● **ТЕКСТ**
Неизвестен Автор - Автобиография монаха
Изличающий величие и силу, мастер электриговал меня сполохами своего космического сознания:
"Если бы в небе разом возникли
Тысячи солнц,
Этот свет походил бы
На сияние того махатмы" /3/.
Сейчас же после этого Бабаджи направился к двери, сказав:
--Не пытайся следовать за мной, ты не сможешь этого сделать.
--Бабаджи, похалуйста, не уходите!--воскликнул я.--Возьмите меня с собой!
--Еще не время,--был ответ.--Подожди другого раза.
Во власти эмоций я не обратил внимания на его предостережение. Но попытавшись следовать за ним, я обнаружил, что мои ноги приросли к полу. Стоявший на пороге Бабаджи устремил на меня ласковый взгляд. Мои глаза были прикованы к его лику; я видел, как он поднял руку для благословения, и зашагал прочь.
Через несколько минут мои ноги обрели прежнюю подвижность. Усевшись, я погрузился в глубокую медитацию, неустанно благодаря Бога не только за то, что Он ответил на мою молитву, но и за то, что Он ниспослал мне благословенное посещение Бабаджи. Казалось, что все мое тело освящено прикосновением древнего и вечно юного учителя. Ведь меня так давно сжигало желание увидеть его!
До настоящего времени я никому не рассказывал о своей встрече с Бабаджи. Считая ее самым священным из всех моих человеческих переживаний, я скрывал память о ней в глубине сердца. Однако теперь мне пришла в голову мысль, что читатели моей автобиографии охотнее поверят в реальность существования отшельника Бабаджи, проявляющего интерес к нашему миру, если я расскажу им, что видел этого человека собственными глазами. Я помог одному художнику написать--специально для этой книги--подлинный портрет этого йогина, Христа современной Индии.
День перед отъездом в Соединенные Штаты я провел в святом присутствии Шри Юктешвара. "Забудь о том, что был рожден среди индийцев, однако не принимай всех обычаев, своейственных американцам. Возьми то лучшее, чем обладают оба эти народа,--сказал он мне со своей спокойной мудростью.--В глубине же души старайся быть подлинным сыном Божиим. Ищи, впитывай в себя лучшие качества всех своих братьев, разбросанных на земле в различных рассах".
Затем он благословил меня: "Все, кто придут к тебе с верой и в поисках Божественного, получат помощь. Когда ты будешь смотреть на них, духовные токи, истекающие из твоих глаз, проникнут в их мозг и вызовут перемены в их материалистических привычках. Такие люди станут лучше ощущать присутствие Бога". С улыбкой учитель добавил: "Тебе достался хороший удел: привлекать к себе искренние души. И где бы ты ни оказался (даже в пустыне), ты везде найдешь друзей".
Оба эти благословенные предсказания полностью сбылись. Я приехал в Америку один; там у меня не было ни одного знакомого,--и вот я нашел тысячи людей, готовых принять вечное учение о душе.

● **СУТЬ ЗАДАНИЯ**
Продолжите текст автобиографии монаха, начав сразу после его последнего предложения. Приведённые далее строки получены из другого источника.

(Данные о ключевых точках человека)
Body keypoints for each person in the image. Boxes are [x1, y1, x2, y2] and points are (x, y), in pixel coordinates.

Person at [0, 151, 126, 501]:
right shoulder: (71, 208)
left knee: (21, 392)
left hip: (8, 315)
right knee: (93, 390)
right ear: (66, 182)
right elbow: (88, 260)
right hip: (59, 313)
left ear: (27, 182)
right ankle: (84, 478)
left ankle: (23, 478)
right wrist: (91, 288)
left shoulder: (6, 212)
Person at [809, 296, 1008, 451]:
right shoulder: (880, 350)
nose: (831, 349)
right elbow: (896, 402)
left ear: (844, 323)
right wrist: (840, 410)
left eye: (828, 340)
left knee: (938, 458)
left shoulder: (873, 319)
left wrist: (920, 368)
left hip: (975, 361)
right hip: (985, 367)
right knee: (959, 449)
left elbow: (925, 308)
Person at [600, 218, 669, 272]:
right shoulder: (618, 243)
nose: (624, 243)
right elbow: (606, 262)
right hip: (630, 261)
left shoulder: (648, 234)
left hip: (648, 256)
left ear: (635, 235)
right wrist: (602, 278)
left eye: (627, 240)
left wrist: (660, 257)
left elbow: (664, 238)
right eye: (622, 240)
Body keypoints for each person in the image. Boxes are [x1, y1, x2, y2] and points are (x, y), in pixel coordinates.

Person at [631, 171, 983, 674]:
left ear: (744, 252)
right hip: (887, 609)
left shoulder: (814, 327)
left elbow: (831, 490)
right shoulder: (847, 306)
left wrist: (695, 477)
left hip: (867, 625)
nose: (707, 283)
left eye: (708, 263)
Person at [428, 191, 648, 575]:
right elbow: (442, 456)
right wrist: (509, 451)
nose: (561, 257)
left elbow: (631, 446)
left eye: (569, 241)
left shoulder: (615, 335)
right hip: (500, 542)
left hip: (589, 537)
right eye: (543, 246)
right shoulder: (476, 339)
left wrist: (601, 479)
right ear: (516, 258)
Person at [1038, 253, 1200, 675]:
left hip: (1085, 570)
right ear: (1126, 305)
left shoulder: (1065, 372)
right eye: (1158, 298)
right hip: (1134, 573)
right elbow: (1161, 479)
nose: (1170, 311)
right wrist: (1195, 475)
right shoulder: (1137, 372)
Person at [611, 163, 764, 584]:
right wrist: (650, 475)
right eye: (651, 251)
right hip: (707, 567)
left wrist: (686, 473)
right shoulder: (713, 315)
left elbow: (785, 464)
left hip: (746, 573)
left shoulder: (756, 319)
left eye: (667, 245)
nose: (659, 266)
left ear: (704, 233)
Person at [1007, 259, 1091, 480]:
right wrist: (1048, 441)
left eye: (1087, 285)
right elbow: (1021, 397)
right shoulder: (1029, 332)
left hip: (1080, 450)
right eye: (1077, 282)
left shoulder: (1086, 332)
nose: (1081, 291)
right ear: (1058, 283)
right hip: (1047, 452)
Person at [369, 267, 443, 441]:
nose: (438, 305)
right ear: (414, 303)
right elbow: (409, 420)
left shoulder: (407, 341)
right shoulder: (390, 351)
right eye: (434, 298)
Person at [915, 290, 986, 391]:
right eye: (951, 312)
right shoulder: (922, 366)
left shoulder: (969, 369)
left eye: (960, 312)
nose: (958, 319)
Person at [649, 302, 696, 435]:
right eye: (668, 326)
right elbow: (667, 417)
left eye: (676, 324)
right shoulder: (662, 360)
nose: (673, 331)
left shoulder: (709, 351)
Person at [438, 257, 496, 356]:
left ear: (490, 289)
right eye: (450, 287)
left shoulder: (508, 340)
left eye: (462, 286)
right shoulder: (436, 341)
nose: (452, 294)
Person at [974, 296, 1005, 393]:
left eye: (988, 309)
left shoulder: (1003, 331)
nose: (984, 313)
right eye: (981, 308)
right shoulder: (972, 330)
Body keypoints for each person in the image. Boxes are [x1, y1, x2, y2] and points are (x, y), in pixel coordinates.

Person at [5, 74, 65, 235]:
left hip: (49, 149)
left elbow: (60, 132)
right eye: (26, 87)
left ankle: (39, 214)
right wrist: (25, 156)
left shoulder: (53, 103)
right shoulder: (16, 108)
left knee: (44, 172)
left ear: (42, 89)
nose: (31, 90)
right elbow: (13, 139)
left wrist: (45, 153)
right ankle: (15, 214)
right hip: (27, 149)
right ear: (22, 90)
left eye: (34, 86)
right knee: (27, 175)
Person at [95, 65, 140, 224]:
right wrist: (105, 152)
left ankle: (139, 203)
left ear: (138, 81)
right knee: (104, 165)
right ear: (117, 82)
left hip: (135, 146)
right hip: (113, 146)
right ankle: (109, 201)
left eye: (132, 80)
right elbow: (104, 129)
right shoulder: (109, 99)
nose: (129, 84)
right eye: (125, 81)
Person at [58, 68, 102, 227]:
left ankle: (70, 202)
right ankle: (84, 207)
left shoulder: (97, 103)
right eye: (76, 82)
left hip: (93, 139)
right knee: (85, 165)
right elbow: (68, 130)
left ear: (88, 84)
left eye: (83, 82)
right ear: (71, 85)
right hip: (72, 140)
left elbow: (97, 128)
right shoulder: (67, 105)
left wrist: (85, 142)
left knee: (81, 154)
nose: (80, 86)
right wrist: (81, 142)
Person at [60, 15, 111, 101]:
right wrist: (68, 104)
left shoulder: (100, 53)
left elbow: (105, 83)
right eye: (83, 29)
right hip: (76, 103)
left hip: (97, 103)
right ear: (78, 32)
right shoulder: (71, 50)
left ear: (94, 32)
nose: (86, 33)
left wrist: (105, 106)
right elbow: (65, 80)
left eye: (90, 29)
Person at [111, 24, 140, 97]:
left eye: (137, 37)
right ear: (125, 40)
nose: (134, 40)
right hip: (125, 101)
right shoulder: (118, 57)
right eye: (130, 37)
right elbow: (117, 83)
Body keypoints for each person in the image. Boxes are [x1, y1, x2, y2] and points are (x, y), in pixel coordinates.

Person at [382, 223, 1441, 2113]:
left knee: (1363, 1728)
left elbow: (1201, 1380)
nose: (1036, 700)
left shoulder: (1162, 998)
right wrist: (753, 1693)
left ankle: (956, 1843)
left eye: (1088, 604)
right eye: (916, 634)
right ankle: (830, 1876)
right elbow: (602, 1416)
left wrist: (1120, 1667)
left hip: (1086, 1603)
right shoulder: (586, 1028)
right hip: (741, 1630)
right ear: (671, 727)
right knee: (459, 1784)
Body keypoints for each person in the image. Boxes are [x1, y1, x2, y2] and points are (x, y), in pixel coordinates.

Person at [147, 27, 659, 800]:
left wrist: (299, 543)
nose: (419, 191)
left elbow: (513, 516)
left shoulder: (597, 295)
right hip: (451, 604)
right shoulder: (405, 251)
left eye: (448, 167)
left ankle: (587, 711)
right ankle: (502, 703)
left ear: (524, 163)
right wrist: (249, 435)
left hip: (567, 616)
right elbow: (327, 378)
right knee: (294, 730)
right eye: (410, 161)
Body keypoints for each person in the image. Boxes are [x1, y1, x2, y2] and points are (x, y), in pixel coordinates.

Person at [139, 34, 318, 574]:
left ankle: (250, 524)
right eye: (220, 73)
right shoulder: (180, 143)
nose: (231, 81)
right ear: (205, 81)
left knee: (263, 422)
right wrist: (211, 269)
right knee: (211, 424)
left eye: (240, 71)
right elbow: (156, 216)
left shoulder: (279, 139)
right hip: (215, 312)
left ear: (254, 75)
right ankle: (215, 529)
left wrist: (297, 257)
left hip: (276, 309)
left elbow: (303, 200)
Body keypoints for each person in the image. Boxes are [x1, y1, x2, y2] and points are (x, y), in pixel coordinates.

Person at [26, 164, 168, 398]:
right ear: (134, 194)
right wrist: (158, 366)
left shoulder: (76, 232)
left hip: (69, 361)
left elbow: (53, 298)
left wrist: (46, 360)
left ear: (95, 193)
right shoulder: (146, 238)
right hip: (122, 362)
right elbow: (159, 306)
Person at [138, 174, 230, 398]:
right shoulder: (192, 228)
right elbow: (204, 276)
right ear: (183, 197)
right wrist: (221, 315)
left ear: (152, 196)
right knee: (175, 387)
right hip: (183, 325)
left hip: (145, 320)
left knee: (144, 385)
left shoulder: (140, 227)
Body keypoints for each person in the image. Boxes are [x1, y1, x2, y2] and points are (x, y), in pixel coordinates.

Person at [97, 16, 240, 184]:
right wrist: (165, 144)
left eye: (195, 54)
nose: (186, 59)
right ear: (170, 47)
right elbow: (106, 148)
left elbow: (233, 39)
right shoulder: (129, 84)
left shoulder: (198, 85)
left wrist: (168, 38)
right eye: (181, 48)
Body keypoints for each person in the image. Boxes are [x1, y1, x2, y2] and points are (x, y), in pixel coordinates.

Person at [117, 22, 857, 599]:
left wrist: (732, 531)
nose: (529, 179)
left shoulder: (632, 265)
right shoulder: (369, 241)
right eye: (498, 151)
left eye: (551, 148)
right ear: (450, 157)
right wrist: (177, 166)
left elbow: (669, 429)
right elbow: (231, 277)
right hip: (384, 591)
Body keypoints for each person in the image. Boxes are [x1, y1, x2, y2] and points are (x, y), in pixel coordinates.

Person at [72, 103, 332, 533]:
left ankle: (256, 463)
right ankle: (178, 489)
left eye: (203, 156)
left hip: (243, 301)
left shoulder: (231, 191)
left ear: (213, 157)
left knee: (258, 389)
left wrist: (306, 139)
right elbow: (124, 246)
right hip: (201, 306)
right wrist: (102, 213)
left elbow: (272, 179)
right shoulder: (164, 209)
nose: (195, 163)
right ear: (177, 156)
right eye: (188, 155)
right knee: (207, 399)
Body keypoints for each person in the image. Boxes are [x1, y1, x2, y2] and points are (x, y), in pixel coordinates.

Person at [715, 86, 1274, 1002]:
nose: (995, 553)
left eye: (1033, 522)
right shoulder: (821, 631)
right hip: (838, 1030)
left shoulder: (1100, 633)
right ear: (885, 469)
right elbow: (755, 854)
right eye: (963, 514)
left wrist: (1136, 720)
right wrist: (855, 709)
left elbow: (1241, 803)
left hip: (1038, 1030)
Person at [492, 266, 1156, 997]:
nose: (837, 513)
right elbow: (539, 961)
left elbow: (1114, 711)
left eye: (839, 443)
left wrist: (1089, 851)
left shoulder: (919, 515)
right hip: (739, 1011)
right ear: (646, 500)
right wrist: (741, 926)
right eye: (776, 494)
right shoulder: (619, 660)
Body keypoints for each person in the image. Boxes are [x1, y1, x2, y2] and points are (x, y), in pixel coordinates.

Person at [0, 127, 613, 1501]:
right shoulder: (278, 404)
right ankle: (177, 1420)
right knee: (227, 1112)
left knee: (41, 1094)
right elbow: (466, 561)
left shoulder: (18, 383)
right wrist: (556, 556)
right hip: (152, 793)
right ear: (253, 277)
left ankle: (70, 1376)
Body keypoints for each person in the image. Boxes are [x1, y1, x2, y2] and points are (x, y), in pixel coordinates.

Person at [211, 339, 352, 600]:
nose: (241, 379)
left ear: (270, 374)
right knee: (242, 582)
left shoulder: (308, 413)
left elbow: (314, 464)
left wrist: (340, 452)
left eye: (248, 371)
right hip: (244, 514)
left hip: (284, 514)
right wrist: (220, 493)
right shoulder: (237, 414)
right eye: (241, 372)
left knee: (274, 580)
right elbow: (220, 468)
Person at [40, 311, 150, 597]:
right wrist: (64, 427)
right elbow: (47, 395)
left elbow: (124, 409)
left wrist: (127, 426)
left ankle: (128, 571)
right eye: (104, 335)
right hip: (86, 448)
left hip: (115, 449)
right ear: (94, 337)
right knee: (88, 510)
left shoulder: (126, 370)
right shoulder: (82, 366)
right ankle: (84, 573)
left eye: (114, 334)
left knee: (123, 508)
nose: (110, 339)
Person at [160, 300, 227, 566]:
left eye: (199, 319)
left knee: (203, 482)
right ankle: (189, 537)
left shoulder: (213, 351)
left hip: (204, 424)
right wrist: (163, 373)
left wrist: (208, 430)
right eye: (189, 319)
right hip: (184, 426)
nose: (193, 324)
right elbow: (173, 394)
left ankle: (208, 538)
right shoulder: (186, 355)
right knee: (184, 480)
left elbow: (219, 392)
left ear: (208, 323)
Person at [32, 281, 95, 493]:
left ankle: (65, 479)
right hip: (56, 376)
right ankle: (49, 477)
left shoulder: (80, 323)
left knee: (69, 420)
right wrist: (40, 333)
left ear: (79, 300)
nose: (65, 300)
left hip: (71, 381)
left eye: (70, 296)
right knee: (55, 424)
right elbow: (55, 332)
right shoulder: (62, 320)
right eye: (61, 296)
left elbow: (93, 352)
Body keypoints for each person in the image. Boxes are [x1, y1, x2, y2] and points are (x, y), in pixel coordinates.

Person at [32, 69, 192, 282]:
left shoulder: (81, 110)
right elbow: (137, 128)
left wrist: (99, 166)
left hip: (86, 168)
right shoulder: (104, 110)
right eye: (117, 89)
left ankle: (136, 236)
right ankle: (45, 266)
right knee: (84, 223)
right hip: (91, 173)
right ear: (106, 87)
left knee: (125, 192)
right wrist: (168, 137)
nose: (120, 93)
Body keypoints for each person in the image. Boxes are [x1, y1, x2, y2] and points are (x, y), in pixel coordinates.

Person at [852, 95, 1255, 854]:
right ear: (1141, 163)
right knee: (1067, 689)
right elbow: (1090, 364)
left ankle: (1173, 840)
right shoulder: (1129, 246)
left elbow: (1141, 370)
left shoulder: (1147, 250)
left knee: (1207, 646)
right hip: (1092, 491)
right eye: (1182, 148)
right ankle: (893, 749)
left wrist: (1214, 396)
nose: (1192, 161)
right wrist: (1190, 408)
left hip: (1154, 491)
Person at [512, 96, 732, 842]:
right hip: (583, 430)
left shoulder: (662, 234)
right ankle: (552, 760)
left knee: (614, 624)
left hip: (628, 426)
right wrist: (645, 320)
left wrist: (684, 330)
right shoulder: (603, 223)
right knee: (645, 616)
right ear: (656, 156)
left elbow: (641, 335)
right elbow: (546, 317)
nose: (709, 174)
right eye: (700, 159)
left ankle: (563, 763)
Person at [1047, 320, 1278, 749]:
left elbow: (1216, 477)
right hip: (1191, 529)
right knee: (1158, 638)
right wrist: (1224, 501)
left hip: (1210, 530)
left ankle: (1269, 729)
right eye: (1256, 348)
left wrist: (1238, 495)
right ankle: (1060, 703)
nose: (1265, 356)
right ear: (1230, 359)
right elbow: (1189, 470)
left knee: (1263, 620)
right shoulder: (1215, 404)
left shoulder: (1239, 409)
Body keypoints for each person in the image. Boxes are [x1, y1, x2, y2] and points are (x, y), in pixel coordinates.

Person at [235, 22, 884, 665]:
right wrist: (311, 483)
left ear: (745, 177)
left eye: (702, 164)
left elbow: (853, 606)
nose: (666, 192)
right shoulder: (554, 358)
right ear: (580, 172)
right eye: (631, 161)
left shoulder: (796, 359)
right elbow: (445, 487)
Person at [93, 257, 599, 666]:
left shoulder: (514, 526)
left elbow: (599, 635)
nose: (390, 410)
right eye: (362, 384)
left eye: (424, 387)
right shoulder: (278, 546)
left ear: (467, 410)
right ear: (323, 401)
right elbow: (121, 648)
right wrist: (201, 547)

● **РЕЗУЛЬТАТ ВЫПОЛНЕНИЯ**
Я выехал из Индии в августе 1920 года на борту первого пассажирского парохода "Город Спарта", отплывавшего в Америку после окончания первой мировой войны. Я смог купить проездной билет лишь после того, как преодолел, буквально чудом, множество бюрократических проволочек, связанных с получением заграничного паспорта.
Во время этого двухмесячного путешествия, один мой спутник узнал, что я--индийский делегат на конгресс в Бостоне.
--Суоми йогананда,--сказал он; и тут я впервые услышал странное американское произношение своего имени,--пожалуйста, будьте добры, прочтите в следующий четверг вечером лекцию для нас, пассажиров. Я уверен, что мы все будем счастливы услышать лекцию о том, как выдержать жизненную битву.
Увы, в среду я обнаружил, что выдерживать борьбу за свою жизнь приходится пока что мне. В отчаянии пытаясь как-то облечь свои мысли в форму лекции на английском языке, я в конце концов отбросил все приготовления, ибо мои мысли, уподобившись молодому жеребенку, увидевшему седло, упорно отказывались от какого бы то ни было подчинения законом английской грамматики. Тем не менее, целиком полагаясь на прошлые заверения учителя, я появился в четверг перед своей аудиторией, собравшейся в корабельном салоне. Я не мог произнести ни слова и молча стоял перед собравшимися. Состязание в выдержке длилось минут десять. Послышался смех.
Но мне в ту минуту было не до смеха. Негодуя, я послал Учителю безмолвную молитву.
"Ты можешь! Говори!"--немедленно зазвучал в моем сознании его голос.
И в то же мгновенье мои мысли установили самые дружеские отношения с английским языком. По истечении сорока пяти минут аудитория все еще внимательно слушала, а я впоследствии не мог вспомнить ни слова из лекции. После осторожных расспросов я услышал от одного из пассажиров следующие слова: "Вы прочитали вдохновенную лекцию на правильном и волнующем английском языке". При этом лестном отзыве я смиренно поблагодарил гуру за его своевременную помощь, вновь поняв, что он всегда со мною, вопреки всем преградам времени и пространства.
Во время остальной части своего путешествия через океан я пережил еще несколько припадков страха, думая о новом предстоящем мне испытании--речи на английском языке на Бостонском конгрессе.
"Господи,--молился я в глубине души,--да будешь Ты моим единственным источником вдохновения!"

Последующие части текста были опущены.